Prognostic Value of Left Ventricular 18 F-Florbetapir Uptake in Systemic Light-Chain Amyloidosis

medRxiv [Preprint]. 2023 Sep 14:2023.09.13.23295520. doi: 10.1101/2023.09.13.23295520.

Abstract

Background: Myocardial immunoglobulin light-chain (AL) amyloid deposits trigger heart failure, cardiomyocyte stretch and myocardial injury, leading to adverse cardiac outcomes. Positron emission tomography/computed tomography (PET/CT) with 18 F-florbetapir, a novel amyloid-targeting radiotracer, can quantify left ventricular (LV) amyloid burden, but its prognostic value is not known. Therefore, we aimed to evaluate the prognostic value of LV amyloid burden quantified by 18 F-florbetapir PET/CT and to identify mechanistic pathways mediating its association with outcomes.
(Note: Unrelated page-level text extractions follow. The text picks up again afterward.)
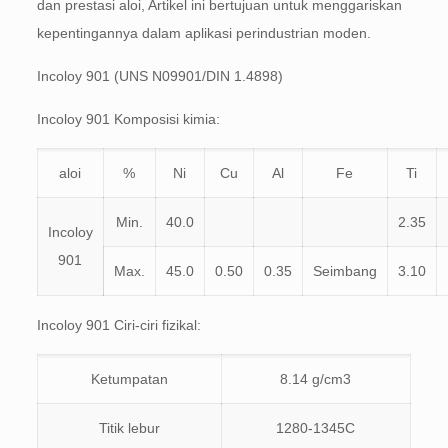
dan prestasi aloi, Artikel ini bertujuan untuk menggariskan
kepentingannya dalam aplikasi perindustrian moden.
Incoloy 901 (UNS N09901/DIN 1.4898)
Incoloy 901 Komposisi kimia:
aloi
%
Ni
Cu
Al
Fe
Ti
Min.
40.0
2.35
Incoloy
901
Max.
45.0
0.50
0.35
Seimbang
3.10
Incoloy 901 Ciri-ciri fizikal:
Ketumpatan
8.14 g/cm3
Titik lebur
1280-1345C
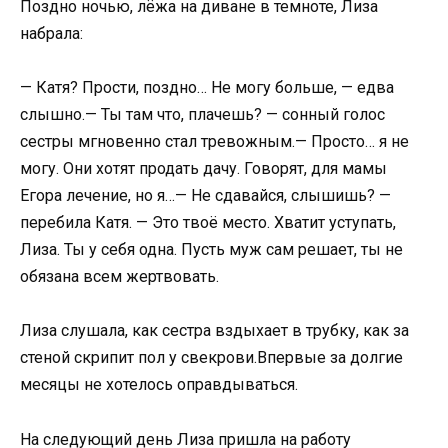
Поздно ночью, лёжа на диване в темноте, Лиза
набрала:
— Катя? Прости, поздно… Не могу больше, — едва
слышно.— Ты там что, плачешь? — сонный голос
сестры мгновенно стал тревожным.— Просто… я не
могу. Они хотят продать дачу. Говорят, для мамы
Егора лечение, но я…— Не сдавайся, слышишь? —
перебила Катя. — Это твоё место. Хватит уступать,
Лиза. Ты у себя одна. Пусть муж сам решает, ты не
обязана всем жертвовать.
Лиза слушала, как сестра вздыхает в трубку, как за
стеной скрипит пол у свекрови.Впервые за долгие
месяцы не хотелось оправдываться.
На следующий день Лиза пришла на работу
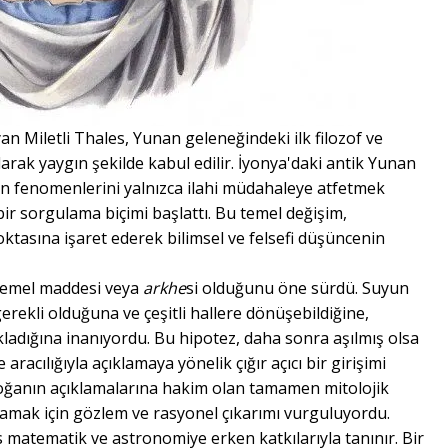
n Miletli Thales, Yunan geleneğindeki ilk filozof ve
larak yaygın şekilde kabul edilir. İyonya'daki antik Yunan
ın fenomenlerini yalnızca ilahi müdahaleye atfetmek
ir sorgulama biçimi başlattı. Bu temel değişim,
ktasına işaret ederek bilimsel ve felsefi düşüncenin
 temel maddesi veya
arkhe
si olduğunu öne sürdü. Suyun
rekli olduğuna ve çeşitli hallere dönüşebildiğine,
çıkladığına inanıyordu. Bu hipotez, daha sonra aşılmış olsa
 aracılığıyla açıklamaya yönelik çığır açıcı bir girişimi
doğanın açıklamalarına hakim olan tamamen mitolojik
amak için gözlem ve rasyonel çıkarımı vurguluyordu.
s matematik ve astronomiye erken katkılarıyla tanınır. Bir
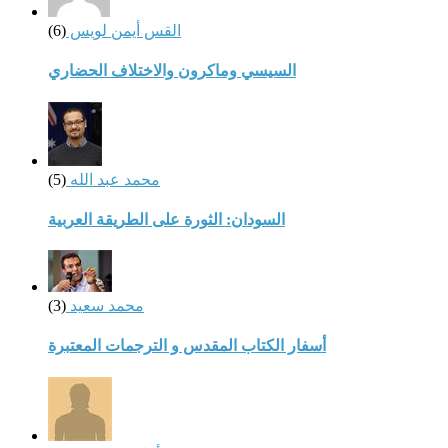
القس أيمن لويس
(6)
السيسي وماكرون والاختلاف الحضاري
محمد عبد الله
(5)
السودان: الثورة على الطريقة العربية
محمد سعيد
(3)
أسفار الكتاب المقدس و الترجمات المعتبرة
Methods: Eighty-one participants with newly-diagnosed systemic AL amyloidosis were prospectively enrolled and underwent 18 F-florbetapir PET/CT. LV amyloid burden was quantified using 18 F-florbetapir LV percent injected dose (%ID). Mayo AL stage was determined using troponin T, N-terminal pro-B-type natriuretic peptide (NT-proBNP), and difference between involved and uninvolved free light chain levels. Major adverse cardiac events (MACE) were defined as all-cause death, heart failure hospitalization, or cardiac transplantation within 12 months.

Results: Among participants (median age 61 years, 57% males), 36% experienced MACE. Incidence of MACE increased across tertiles of LV amyloid burden from 7% to 63% (p<0.001). LV amyloid burden was significantly associated with MACE in univariable analysis (hazard ratio 1.45, 95% confidence interval 1.15-1.82, p=0.002). However, this association became non-significant in multivariable analyses adjusted for Mayo AL stage. Mediation analysis showed that the association between 18 F-florbetapir LV %ID and MACE was primarily mediated by NT-proBNP (p<0.001), a marker of cardiomyocyte stretch and component of Mayo AL stage.

Conclusion: In this first study to link cardiac 18 F-florbetapir uptake to subsequent outcomes, LV amyloid burden estimated by LV %ID predicted MACE in AL amyloidosis. But this effect was not independent of Mayo AL stage. LV amyloid burden was associated with MACE primarily via NT-pro-BNP, a marker of cardiomyocyte stretch and component of Mayo AL stage. These findings provide novel insights into the mechanism through which myocardial AL amyloid leads to MACE.

Clinical perspective: In systemic light-chain (AL) amyloidosis, cardiac involvement is the key determinant of adverse outcomes. Usually, prognosis is based on the Mayo AL stage, determined by troponin T, N-terminal pro-B-type natriuretic peptide (NT-proBNP), and the difference between involved and uninvolved immunoglobulin free light chain levels (dFLC). Cardiac amyloid burden is not considered in this staging. In the present study, we used the amyloid-specific radiotracer 18 F-florbetapir to quantify left ventricular (LV) amyloid burden in 81 participants with newly-diagnosed AL amyloidosis and evaluated its prognostic value on major adverse outcomes (MACE: all-cause death, heart failure hospitalization, or cardiac transplantation within 12 months). We found that higher LV amyloid burden by 18 F-florbetapir positron emission tomography/computed tomography (PET/CT) was strongly associated with MACE. However, this association became non-significant after adjustment for the Mayo AL stage. Mediation analysis offered novel pathophysiological insights, implying that LV amyloid burden leads to MACE predominantly through cardiomyocyte stretch and light chain toxicity (by NT-proBNP), rather than through myocardial injury (by troponin T), also considering the severity of plasma cell dyscrasia (by dFLC). This mediation by NT-proBNP may explain why the association with outcomes was non-significant with adjustment for Mayo AL stage. Together, these results establish quantitative 18 F-florbetapir PET/CT as a valid method to predict adverse outcomes in AL amyloidosis. These results support the use of 18 F-florbetapir PET/CT to measure the effects of novel fibril-depleting therapies, in addition to plasma cell therapy, to improve outcomes in systemic AL amyloidosis.